Straight forward change from softmax of sigmoid


Has anyone figured out how to change from softmax to sigmoid in a resnet network only trained on single label images? I would like to know how confident the model is and not use the answer if it is uncertain when doing inference.


Hi Best,

I think this plan will not give you what you want. If you change the activation/loss function, the trained weights will turn out to be different than they are already.

What you can do is use a threshold to accept or reject the largest predicted class rather than choosing the maximum predicted class as is conventionally done after softmax.

Even so, and this is an interpretation (opinion), I don’t think this method tells you exactly “how confident the model is” that it is a dog, but rather something like “given that the photo is either a cat or a dog, the probability that it is a dog is .6”.

1 Like

Hi Pomo,

You are probably right, my frustration was/is that I can’t figure out how I edit my learner so that I can test it. It seems like I just have to change a variable name in the code.

But I did try to add a none class that I put 54 images that I snapped randomly with my phone, and that actually works much better than expected. Before I added the none class I had 3 classes, of which I wanted to search for. But as I’m analyzing a live video feed from a moving arm, I’m also seeing images that should not be classified as one of the three classes, but is not easily defined.

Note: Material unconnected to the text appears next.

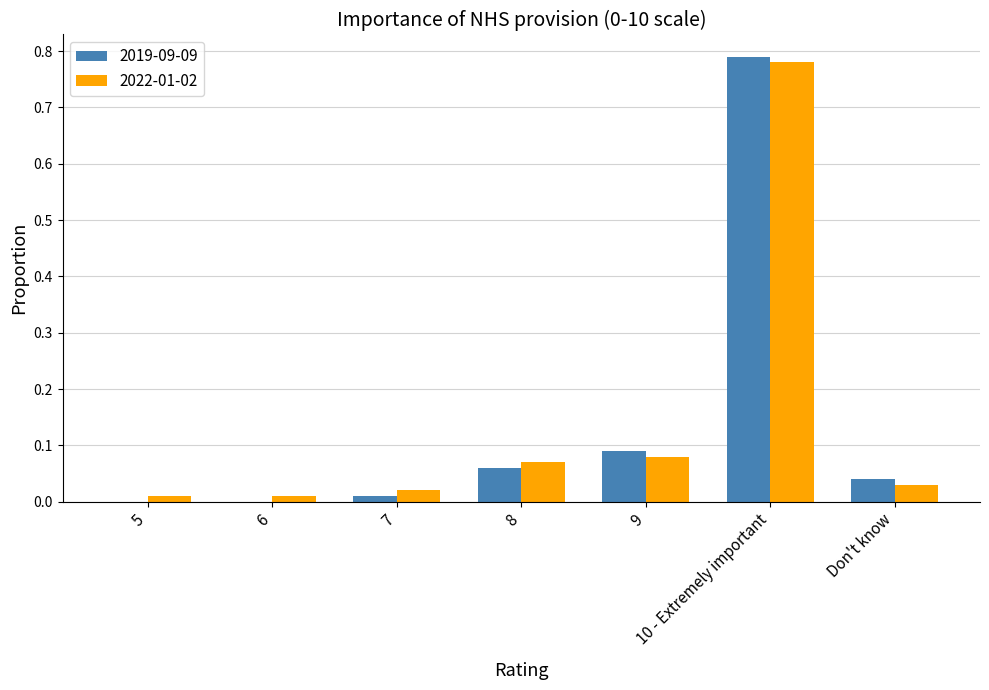

At which category does the chart reach its peak across all series?

10 - Extremely important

When i added the none class, it felt kind og magical.

But i still want to know how to calculate other propability metrics.

Thank you for your input!

I have not looked at that part of the fastai code in many months, and can’t advise on exactly where to edit. I think the softmax and selection of the prediction is done in get_preds, not in the model itself. You might try copying the get_preds code and editing to give the desired outcome. But maybe a fastai expert can chime in with a better approach.

This question of how to get “don’t know” is the most natural question to ask after learning about ML classifiers. It’s surely in need of a definitive, comprehensive unpacking and explanation. That’s beyond my expertise.

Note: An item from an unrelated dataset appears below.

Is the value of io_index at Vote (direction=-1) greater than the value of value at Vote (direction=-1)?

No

I suspect that your “none” class is learning features common to all backgrounds, including the targets’ backgrounds. Then the presence of those features in the absence of the targets’ features would classify the target as “none”. If you train only on the targets, the model would never need to learn the background features and would only classify by the relative strengths of the targets’ features, giving lots of false positives even when using a threshold.

The above is entirely speculation, not based on experiment or book learnin’, so please don’t take as authoritative.

1 Like